ROBERT VOITIER, JR.
Guest Columnist
Smugglers have been around St. Landry Parish forever. However, by 1980 parish
smuggling became more sophisticated, using airborne technology that the Bowie
brothers could not have imagined. Recently St. Landry Parish Council member
and former veteran law enforcement officer Wayne Ardoin sat down and talked
about one legendary drug bust that featured the cooperation of federal and local
agencies who together brought down a smuggling operation with tentacles that
touched the Caribbean.
The twin-engine outlaw in this story was N17BC, 1 a pretty blue-and-white North
American Rockwell Aero Commander, with a “Bahamas” tourist sticker on the
pilot’s door. On the night of August 18, 1980, N17BC was over the then Gulf of
Mexico approaching the Louisiana coast with half a ton of dope, looking for a
place to land.
About two weeks earlier, N17BC had landed unannounced in Opelousas, taxied up
to the avgas pump and surprised Mike, the line boy at Opelousas Flying Service,
by draining the underground tanks dry. For the next two weeks, N17BC came and
went to who knows where, but it always roosted in Opelousas. Mike was happy to
pump gallons and gallons of avgas into N17BC, day after day for at least a week,
because the pilot of N17BC always paid cash and tipped enormously. So, whoever
dropped the dime on N17BC, it probably wasn’t Mike.
Chief Detective Wayne Ardoin of the St. Landry Parish Sherrif’s Office led the
team. If a superior officer needed to get something done, he told Det. Ardoin get it
done – not how to get it done, just get it done – and it got done. The assignment
this time was to bug N17BC. Ardoin enlisted fellow law enforcement officers Roy
Mallet and Alphonse “Billy” Frilot for the midnight mission. The plane was
parked on the concrete ramp at the St. Landry Parish Airport, so it was easily
accessible, but the door to the cabin was locked. Det. Ardoin called lifetime
Opelousas locksmith, Ivan Bourgogne, and in short order the lock was picked, the
bug was planted, and the crew went home, like it never even happened. Det.

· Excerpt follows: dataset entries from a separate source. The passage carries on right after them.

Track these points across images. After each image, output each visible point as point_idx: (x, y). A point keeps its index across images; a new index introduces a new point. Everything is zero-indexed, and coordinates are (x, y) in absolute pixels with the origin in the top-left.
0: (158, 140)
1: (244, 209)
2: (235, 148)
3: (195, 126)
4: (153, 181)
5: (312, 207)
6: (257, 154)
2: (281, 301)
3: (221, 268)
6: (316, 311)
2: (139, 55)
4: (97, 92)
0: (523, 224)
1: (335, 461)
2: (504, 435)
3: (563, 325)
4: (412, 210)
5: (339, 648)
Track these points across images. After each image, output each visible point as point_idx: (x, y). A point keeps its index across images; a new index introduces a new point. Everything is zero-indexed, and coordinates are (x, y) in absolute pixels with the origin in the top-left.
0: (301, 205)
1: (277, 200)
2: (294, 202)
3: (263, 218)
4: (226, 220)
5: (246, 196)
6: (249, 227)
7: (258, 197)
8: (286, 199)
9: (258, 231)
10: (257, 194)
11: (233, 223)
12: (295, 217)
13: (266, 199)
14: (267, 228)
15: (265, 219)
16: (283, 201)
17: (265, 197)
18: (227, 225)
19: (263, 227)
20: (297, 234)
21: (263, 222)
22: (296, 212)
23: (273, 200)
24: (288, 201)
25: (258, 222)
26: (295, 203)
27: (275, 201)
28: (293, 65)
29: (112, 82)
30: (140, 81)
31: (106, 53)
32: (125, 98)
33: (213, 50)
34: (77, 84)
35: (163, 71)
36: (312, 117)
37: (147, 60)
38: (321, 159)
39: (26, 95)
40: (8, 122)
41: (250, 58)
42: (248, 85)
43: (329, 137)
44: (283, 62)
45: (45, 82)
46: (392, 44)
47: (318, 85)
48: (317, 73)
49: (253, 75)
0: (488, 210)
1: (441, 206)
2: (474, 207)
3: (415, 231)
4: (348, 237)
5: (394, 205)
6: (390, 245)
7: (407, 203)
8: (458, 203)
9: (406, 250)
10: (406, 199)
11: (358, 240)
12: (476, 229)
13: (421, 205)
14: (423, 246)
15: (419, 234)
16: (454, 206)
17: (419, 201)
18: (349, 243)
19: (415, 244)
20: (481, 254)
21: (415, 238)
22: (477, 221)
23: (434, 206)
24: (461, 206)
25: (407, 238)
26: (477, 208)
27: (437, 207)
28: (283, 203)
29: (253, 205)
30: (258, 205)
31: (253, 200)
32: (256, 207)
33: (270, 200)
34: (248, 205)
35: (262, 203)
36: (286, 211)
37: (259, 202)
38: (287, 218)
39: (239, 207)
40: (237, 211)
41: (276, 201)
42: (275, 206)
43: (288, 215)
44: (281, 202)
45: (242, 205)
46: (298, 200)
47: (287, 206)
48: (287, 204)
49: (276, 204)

Ardoin notified U.S. Customs Service.
A day or two later, N17BC was seen and heard leaving Opelousas, loudly climbing
at full power, heading due south, like a homing pigeon that had just bolted from its
cage. All the good guys knew the pigeon would come home to roost but they
didn’t know when. So, the waiting game that followed could be loosely described
as a law enforcement slumber party in the control tower at the Lafayette Regional
Airport.
Customs had their own twin-engine plane, a Cessna 310, that could run with
N17BC. So, one or two nights later when the smuggler’s blip showed up on the
radar scope, the Customs pilots and Det. Ardoin scrambled and took off, guided by
Lafayette tower to intercept the outlaw, now clearly headed for the Estherwood,
Louisiana, airport. Customs got there first, and hid in the dark at the far end of the
runway, waiting to make the bust. But just as the smuggler was about to land, he
shoved the throttles forward, retracted the gear, and the chase was on – a fly-by at
Eunice, another at Opelousas. It ended in Bunkie, Louisiana, of all places, where
N17BC left about 1,100 lbs. of weed next to the runway. The pilot got away, but
his fever dream of easy riches 2 just didn’t work out. As Det. Ardoin might have
said, “Nice try, cowboy.”
- “November-one-seven-bravo-charlie” in pilot speak.
- In the 1980s, marijuana prices varied depending on quality and location. On average, an
ounce of cannabis cost around $15-$20. With 1,100 pounds equaling 17,600 ounces, the
total value would have been approximately $264,000 to $352,000.